Last week Carlos Zambrano agreed to a contract with the Long Island Ducks of the Atlantic League but never signed his contract as he searched for a Major League team to give him a chance. There were rumors that the Philadelphia Phillies were interested but as early as Monday they denied anything was close. Now, Carlos Zambrano is a Phillie as first reported by Ken Rosenthal.
Despite being one of the better pitchers in baseball for eight years between 2003 and 2010, Zambrano is best known for his antics on and off the field. However, with Roy Halladay out for an unknown period of time and possibly the entire year, the Phillies needed some reinforcements on the mound and Zambrano should be able to help.
Zambrano’s best years came with the Chicago Cubs but he spent last season with the Miami Marlins posting a 7-10 record, 4.49 ERA and striking out 95 batters while walking 75 in 132.1 innings. He made 20 starts and 15 relief appearances last year with the Marlins.
This was a no-risk move by the Phillies. Zambrano has had two off-years but won’t turn 32-years-old until June 1st. Zambrano will spend some time in extended spring training in Clearwater and should give the Phillies a few minor league starts so they will have time to decide if he can contribute anything on the Major League level.

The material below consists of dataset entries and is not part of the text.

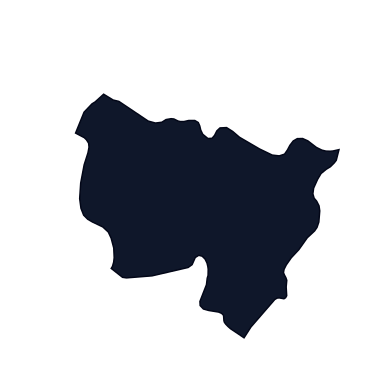 Mila, Equal Earth projection, rotated 119°
{"feature_id": "DZA-2220", "entity_name": "Mila", "entity_type": "Province", "adm_level": 1, "iso_a3": "DZA", "parent_name": "Algeria", "parent_adm1": "", "projection": "equal_earth", "projection_center": [6.134, 36.259], "detail": "fine", "context": "isolated", "style": "filled", "palette": "ink", "viewbox_px": 384, "rotation_deg": 119, "n_neighbors": 0, "source": "natural_earth", "source_scale": "10m", "svg_char_len": 1654}
<svg xmlns="http://www.w3.org/2000/svg" viewBox="0 0 384 384"><g transform="rotate(119 192 192)"><path d="M103.7,129.0L98.3,128.2L94.3,125.8L91.6,121.2L91.1,115.5L92.7,104.8L92.4,98.7L91.3,94.7L89.3,90.8L87.8,88.6L83.7,84.0L94.3,81.2L97.6,81.7L102.8,83.2L107.0,85.6L113.3,88.1L120.0,88.3L129.6,87.5L135.0,85.4L138.2,82.2L139.6,78.5L142.5,74.2L146.6,71.1L156.8,66.5L162.3,65.5L166.6,65.9L176.1,69.0L190.6,70.6L201.4,73.3L210.1,74.2L215.0,74.0L218.2,72.9L219.8,70.9L221.4,68.4L223.3,66.3L229.4,63.6L236.8,58.9L239.1,58.9L240.8,59.8L242.3,64.3L243.5,66.1L245.9,67.5L281.5,75.0L294.3,75.8L292.9,92.0L292.2,95.2L291.3,98.2L290.3,100.4L289.2,101.6L285.2,104.2L284.3,105.2L283.8,107.4L284.1,110.5L287.5,119.9L288.8,125.3L287.4,129.8L283.9,132.0L266.1,134.4L260.0,136.9L257.2,137.5L251.7,140.4L249.4,142.1L246.8,144.5L244.3,148.1L243.2,152.0L244.1,155.4L247.7,157.4L255.5,156.7L259.9,158.8L284.7,186.3L298.9,207.7L300.3,211.4L298.0,225.6L295.6,225.5L291.3,226.5L287.2,228.2L278.9,233.3L271.6,240.3L267.6,245.8L265.8,253.1L266.5,264.3L266.4,269.9L264.8,275.5L260.1,281.2L252.3,287.0L238.1,293.7L220.5,299.5L208.1,302.0L202.7,303.8L199.4,306.1L197.5,309.6L196.7,312.5L196.9,322.4L174.5,325.1L163.4,322.2L160.2,320.4L149.3,316.7L149.8,305.6L148.2,299.9L151.2,264.7L149.4,257.4L145.6,252.2L141.2,249.8L138.0,245.8L136.9,243.2L136.7,238.7L136.1,236.5L134.3,233.2L131.0,229.5L128.1,224.2L128.2,220.2L130.5,217.2L133.6,214.4L136.3,210.6L137.5,204.0L135.3,200.5L131.5,199.7L126.5,199.9L122.4,198.6L118.9,193.0L119.3,185.8L121.1,177.0L121.6,153.7L120.8,139.7L118.1,133.2L114.0,129.4L108.9,128.9L103.7,129.0Z" fill="#0f172a" stroke="#020617" stroke-width="1.5"/></g></svg>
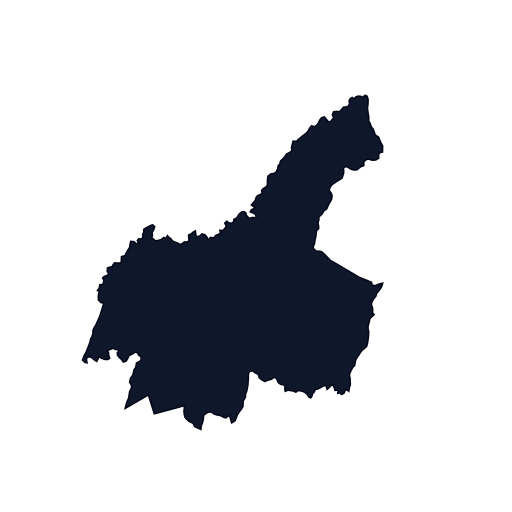 outline of Santa Cruz do Rio Pardo, São Paulo, Brazil, rotated 21°
{"feature_id": "56859067B25162931464836", "entity_name": "Santa Cruz do Rio Pardo", "entity_type": "district", "adm_level": 2, "iso_a3": "BRA", "parent_name": "Brazil", "parent_adm1": "São Paulo", "projection": "robinson", "projection_center": [-49.573, -22.761], "detail": "fine", "context": "isolated", "style": "filled", "palette": "ink", "viewbox_px": 512, "rotation_deg": 21, "n_neighbors": 0, "source": "geoboundaries", "source_scale": "gbopen_adm2", "svg_char_len": 5576}
<svg xmlns="http://www.w3.org/2000/svg" viewBox="0 0 512 512"><g transform="rotate(21 256 256)"><path d="M387.3,268.5L385.1,267.1L384.4,264.9L383.2,262.3L381.6,260.8L380.6,257.8L381.2,254.0L382.3,250.7L382.1,247.6L383.1,244.5L384.0,241.7L384.3,239.3L384.0,235.9L381.7,237.5L379.8,239.0L377.8,241.1L374.6,241.4L373.3,239.1L359.5,238.8L329.9,233.8L327.0,233.4L320.3,230.2L315.9,228.5L313.6,228.7L310.9,229.9L307.7,228.8L306.1,227.2L306.2,223.2L305.4,220.0L304.9,216.3L303.5,210.9L304.7,207.9L303.7,205.5L302.1,202.9L301.6,199.0L300.6,197.1L302.6,193.5L303.3,189.4L305.1,186.8L305.4,181.3L306.1,177.8L306.2,175.5L305.5,172.6L303.7,170.3L302.0,169.4L300.6,167.7L300.6,165.2L301.4,162.2L304.5,157.7L308.5,152.4L308.1,146.9L306.1,142.1L308.2,140.2L310.1,140.2L312.5,140.8L314.7,140.9L316.7,140.6L319.3,139.5L320.4,137.6L321.9,135.0L324.3,133.0L322.9,129.3L324.5,126.4L326.6,125.2L329.9,125.0L332.3,124.1L334.0,122.9L335.6,120.5L334.4,118.4L334.3,115.4L336.9,113.7L335.5,109.7L334.7,107.7L332.3,105.7L330.0,103.4L327.8,101.0L325.8,100.7L323.8,100.1L322.1,98.0L319.7,95.3L317.6,94.3L315.3,91.6L312.6,89.2L311.6,86.0L308.7,81.1L307.1,78.0L306.0,73.6L304.5,69.5L302.4,66.9L300.2,66.8L298.6,69.8L296.8,69.3L294.2,70.0L292.3,71.5L291.3,74.0L288.9,73.5L287.5,75.5L287.3,77.8L288.7,80.2L288.5,83.0L286.5,84.7L284.4,85.6L283.2,88.9L282.1,91.6L279.5,92.0L276.8,93.5L276.6,96.7L278.9,99.1L277.5,103.7L275.4,104.7L272.7,103.1L269.9,101.6L267.7,103.3L266.7,106.5L266.6,109.4L265.8,112.1L264.2,114.4L261.1,114.5L260.2,117.6L259.8,120.9L258.3,124.3L256.4,127.1L255.1,129.7L253.7,131.9L252.8,134.3L249.4,135.5L249.9,138.7L250.2,141.9L251.8,144.9L250.2,147.4L247.9,149.9L247.2,153.5L246.2,155.5L244.8,158.7L245.3,161.5L244.3,163.7L245.0,166.8L244.6,170.3L243.1,172.5L240.3,174.1L238.5,177.3L239.1,179.8L240.0,182.6L241.1,185.2L240.8,187.7L238.7,190.2L237.7,192.9L239.4,195.4L237.3,197.7L235.8,199.1L235.1,201.2L235.4,204.5L234.2,207.4L233.3,210.0L235.2,210.6L237.6,211.1L236.6,213.1L235.1,214.4L234.8,216.9L236.9,216.9L239.8,217.1L242.2,218.8L241.1,220.8L238.9,221.2L236.6,223.2L234.2,222.4L232.4,221.3L231.0,219.3L229.0,218.8L227.0,219.7L225.3,222.7L224.3,227.3L222.2,229.7L222.8,232.6L221.1,234.3L218.7,234.8L216.3,233.9L215.0,236.5L217.6,238.8L216.9,241.7L215.8,244.1L213.0,245.0L214.6,247.1L213.1,249.4L210.9,251.3L210.1,254.2L206.8,254.9L205.8,258.2L203.7,256.1L201.0,254.5L197.8,254.6L196.1,257.7L193.4,259.4L191.9,257.1L190.4,254.2L188.7,256.3L187.5,258.5L185.5,260.5L186.6,263.1L188.0,265.9L186.5,267.7L184.0,268.5L182.8,270.7L180.9,272.6L178.2,271.9L175.1,272.0L172.6,271.9L170.4,270.4L167.7,269.6L166.0,268.7L165.6,272.0L163.3,271.6L161.7,274.5L159.4,276.3L156.6,277.9L154.2,276.9L152.0,276.2L152.1,273.9L150.6,271.5L151.1,267.7L150.9,264.9L148.3,263.9L146.3,265.6L143.5,268.9L141.6,271.4L142.6,273.7L142.5,276.7L143.7,279.2L142.6,281.4L140.4,281.8L139.6,284.1L141.8,286.2L139.9,287.5L137.0,286.3L133.8,287.2L134.2,290.3L134.9,293.4L134.1,297.1L133.6,300.1L133.6,302.5L130.6,304.8L131.7,308.0L132.5,310.6L129.9,312.0L126.4,313.0L125.7,315.1L125.4,317.7L123.2,318.9L121.6,320.4L122.6,323.8L125.1,325.6L123.3,328.1L121.6,329.4L120.6,331.4L122.8,333.4L123.2,337.5L120.5,338.7L121.1,342.4L120.3,345.0L122.3,345.1L122.6,347.9L123.4,350.8L124.7,353.6L127.7,355.1L130.8,354.6L131.7,367.8L131.2,377.9L130.5,381.1L130.4,384.0L131.5,386.6L131.7,390.3L131.3,392.8L131.8,395.1L131.9,398.8L131.8,407.2L131.3,409.7L131.3,412.4L131.3,415.3L134.4,416.7L136.6,416.3L134.9,413.6L134.6,411.4L136.6,409.8L139.3,409.8L142.0,410.9L145.1,411.5L145.4,408.9L145.4,406.3L148.6,406.9L152.3,406.7L154.9,405.7L156.1,403.9L153.9,401.2L153.0,399.0L151.0,397.6L155.7,393.4L158.6,393.6L160.5,393.2L162.5,392.7L161.1,396.1L162.2,398.2L164.6,399.7L167.5,400.8L170.2,402.6L172.5,400.6L173.0,397.5L173.2,394.6L175.7,391.8L177.6,389.1L180.1,388.8L181.7,390.5L184.9,391.4L186.0,394.6L184.8,396.5L182.7,398.7L183.6,402.8L182.9,406.1L183.5,409.9L183.3,412.7L182.6,415.0L183.2,419.2L185.7,421.0L187.0,423.4L186.6,428.0L187.3,430.9L188.0,434.5L187.8,437.7L187.9,440.9L188.5,445.2L205.3,424.3L217.6,439.8L219.3,438.6L235.2,427.0L242.5,421.6L243.5,423.5L244.3,426.7L245.6,429.3L247.5,432.0L249.5,433.1L252.2,434.2L254.7,434.6L257.2,434.8L260.0,437.3L266.7,437.7L265.8,434.3L265.8,430.9L265.4,427.4L264.2,423.4L266.8,419.5L269.9,417.6L273.2,418.5L276.0,418.5L279.0,417.9L281.0,417.8L283.5,418.2L285.8,418.0L287.1,416.0L288.4,414.3L291.4,418.4L293.1,420.6L295.6,417.2L295.6,413.6L295.6,410.6L296.3,407.4L297.2,404.4L297.8,401.2L296.0,395.8L296.8,391.6L295.8,389.0L295.8,385.5L295.2,381.9L294.7,379.3L293.6,375.7L292.5,372.1L291.1,368.6L291.6,365.9L294.1,364.4L296.8,365.4L300.5,365.7L302.8,368.6L306.5,369.7L309.4,370.0L310.9,368.3L312.8,366.9L314.6,365.5L316.8,362.4L319.5,363.4L321.6,365.8L323.7,366.7L325.6,367.0L327.6,366.4L329.8,367.2L330.6,370.1L331.8,371.9L334.0,369.8L337.3,369.1L339.4,368.7L342.0,368.9L343.7,366.4L347.0,365.8L350.1,365.7L353.7,367.0L356.0,368.9L358.0,368.8L358.5,366.6L358.1,364.5L359.1,362.3L359.2,359.5L361.8,357.6L363.4,355.8L365.8,352.7L368.0,352.3L370.2,355.0L371.2,353.1L372.1,350.9L373.7,348.6L376.0,350.6L377.8,353.2L380.8,351.8L381.5,354.9L383.4,353.7L385.4,354.7L387.3,352.7L387.5,349.8L388.7,348.2L391.1,349.1L390.4,345.4L390.2,342.1L388.7,339.2L388.0,337.1L386.6,334.9L385.6,332.5L385.8,328.6L386.3,325.3L387.4,322.7L386.7,319.7L386.4,317.2L386.7,314.5L387.5,311.7L388.1,308.5L389.0,305.7L390.5,303.3L391.7,300.8L391.4,297.6L390.6,293.9L389.8,290.5L388.4,286.4L386.5,283.4L385.8,281.2L385.5,278.0L384.8,273.7L386.1,270.6L387.3,268.5Z" fill="#0f172a" stroke="#020617" stroke-width="1.5"/></g></svg>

Right now, the Phillies only sit 3.5 games out of first despite a 19-21 record. If Zambrano has anything left he could bolster the back end of the rotation which has gotten solid production from Kyle Kendrick and Jonathan Pettibone. There won’t be a ton of pressure on Zambrano to be an ace with Cole Hamels and Cliff Lee in the same rotation. Even with the demands Philadelphia places on its sports teams Zambrano should be fairly isolated from that pressure by an experienced manager and veteran clubhouse. He won’t be asked to do anything outside of pitch every fifth day and if he can revert to the form of 2003-10 he could be a very astute pick-up for the Phillies as they fight to get back into playoff contention.
There is no risk for the Phillies in this venture. If Zambrano can pitch he can help. If he can’t, the Phillies can simply release him and not have to worry about paying him. In my opinion, there is no such thing as a bad minor league contract and Zambrano is no exception, baggage and all.